His administration, however, was not popular. The effect of the imperial organization was to wring the last solidus out of the emaciated and fever-stricken population of Italy, and the belief of his subjects was that no small portion of their contributions remained in the eunuch’s private coffers. At the close of 565 Justinian died, and a deputation of Romans waited upon his successor Justin II., representing that they found “the Greeks” harder taskmasters than the Goths, that Narses the eunuch was determined to reduce them all to slavery, and that unless he were removed they would transfer their allegiance to the barbarians. This deputation led to the recall of Narses in 567, accompanied, according to a somewhat late tradition, by an insulting message from the empress Sophia, who sent him a golden distaff, and bade him, as he was not a man, go and spin wool in the apartments of the women. “I will spin her such a hank,” Narses is represented as saying, “that she shall not find the end of it in her lifetime”; and forthwith he sent messengers to the Lombards in Pannonia, bearing some of the fruits of Italy, and inviting them to enter the land which bore such goodly produce. Hence came the invasion of Alboin (568), which wrested the greater part of Italy from the empire, and changed the destinies of the peninsula.[2]
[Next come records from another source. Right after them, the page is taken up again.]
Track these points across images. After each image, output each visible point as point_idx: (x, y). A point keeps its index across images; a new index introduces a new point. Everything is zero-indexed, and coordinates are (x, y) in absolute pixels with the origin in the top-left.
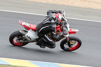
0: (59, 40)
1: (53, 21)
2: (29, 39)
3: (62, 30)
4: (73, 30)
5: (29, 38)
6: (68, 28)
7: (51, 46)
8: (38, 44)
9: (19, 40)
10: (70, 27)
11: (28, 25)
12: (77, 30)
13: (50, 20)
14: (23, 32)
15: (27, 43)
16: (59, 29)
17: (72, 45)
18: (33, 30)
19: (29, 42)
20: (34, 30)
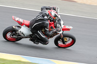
0: (52, 37)
1: (46, 17)
2: (22, 35)
3: (56, 27)
4: (67, 27)
6: (62, 25)
7: (45, 42)
9: (12, 35)
10: (63, 24)
11: (21, 20)
12: (71, 27)
13: (43, 16)
14: (17, 28)
15: (21, 39)
16: (52, 25)
17: (66, 42)
18: (26, 25)
19: (23, 38)
20: (28, 26)
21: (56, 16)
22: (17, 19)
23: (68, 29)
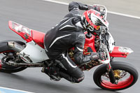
0: (90, 68)
2: (27, 61)
3: (97, 48)
4: (121, 50)
5: (28, 58)
6: (110, 45)
8: (45, 71)
10: (114, 44)
11: (26, 31)
12: (129, 51)
13: (74, 22)
14: (16, 46)
15: (23, 68)
16: (91, 45)
17: (118, 78)
18: (37, 42)
19: (28, 66)
20: (41, 44)
21: (99, 23)
22: (18, 28)
23: (123, 55)
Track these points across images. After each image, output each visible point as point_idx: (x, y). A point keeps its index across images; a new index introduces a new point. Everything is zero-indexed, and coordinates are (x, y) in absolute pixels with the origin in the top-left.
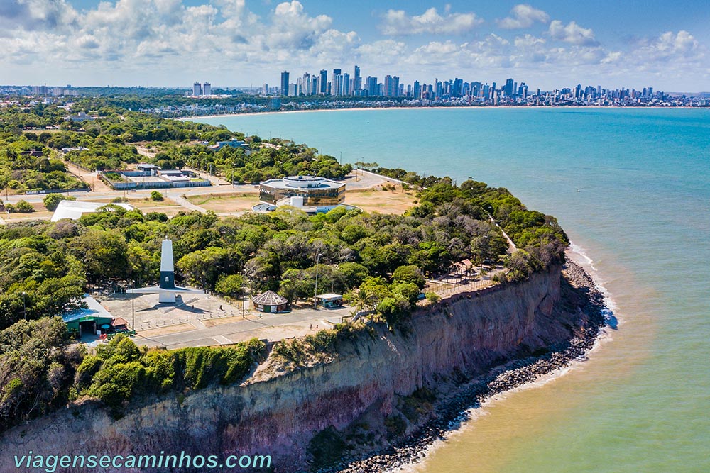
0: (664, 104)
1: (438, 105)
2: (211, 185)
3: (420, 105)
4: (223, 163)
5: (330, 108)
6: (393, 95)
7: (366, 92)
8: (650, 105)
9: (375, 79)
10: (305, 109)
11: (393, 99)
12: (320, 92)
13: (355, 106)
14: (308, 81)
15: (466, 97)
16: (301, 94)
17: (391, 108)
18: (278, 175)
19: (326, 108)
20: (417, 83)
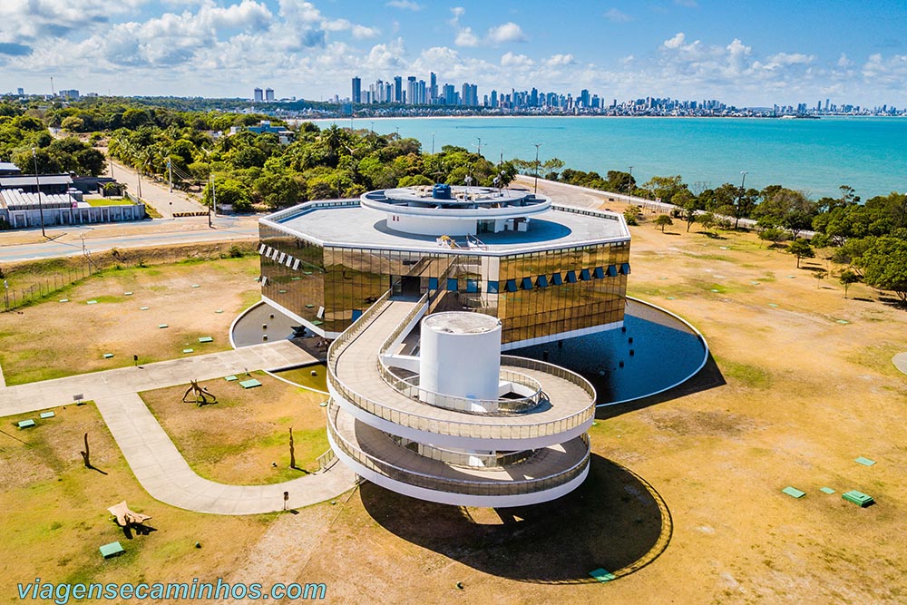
0: (737, 114)
1: (520, 114)
2: (146, 217)
3: (502, 114)
4: (217, 159)
5: (407, 115)
6: (471, 104)
7: (443, 100)
8: (724, 116)
9: (453, 87)
10: (380, 116)
11: (471, 108)
12: (394, 100)
13: (432, 115)
14: (382, 88)
15: (545, 107)
16: (375, 102)
17: (472, 117)
18: (348, 185)
19: (404, 116)
20: (494, 93)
Narses, who had retired to Naples, was persuaded by the pope (John III.) to return to Rome. He died there about 573, and his body, enclosed in a leaden coffin, was carried to Constantinople and buried there. Several years after his death the secret of the hiding-place of his vast stores of wealth is said to have been revealed by an old man to the emperor Tiberius II., for whose charities to the poor and the captives they furnished an opportune supply.
Narses was short in stature and lean in figure. His freehandedness and affability made him very popular with his soldiers. Evagrius tells us that he was very religious, and paid especial reverence to the Virgin, never engaging in battle till he conceived that she had given him the signal. Our best authorities for his life are his contemporaries Procopius and Agathias. See Gibbon, Decline and Fall, vols. iv. and v., edited by J. B. Bury (1898). (T. H.)
- ↑ Gibbon’s statement that Narses was “the first and most powerful of the exarchs” is more correct in substance than in form. The title of exarch does not appear to be given to Narses by any contemporary writer. He is always “Praefectus Italiae,” “Patricius” or “Dux Italiae,” except when he bears the style of his former offices in the imperial household, “Ex-Praepositus [Cubiculi]” or “Chartularius.”
- ↑ This celebrated story seems to be unknown to strictly contemporary authors. We find no hint of it in Agathias (who wrote between 566 and 582), in Marius (532–596), or in Gregory of Tours (540–594). The possibly contemporary Liber Pontificalis and Isidore of Seville (560–636) hint at the invitation to the Lombards. Fredegarius (so-called), who probably wrote in the middle of the 7th century, and Paul the Deacon, towards the close of the 8th, supply the saga-like details, which become more minute the farther the narrators are from the action. On the whole, the transaction, though it is too well vouched for to allow us to dismiss it as entirely fabulous, cannot take its place among the undoubted facts of history.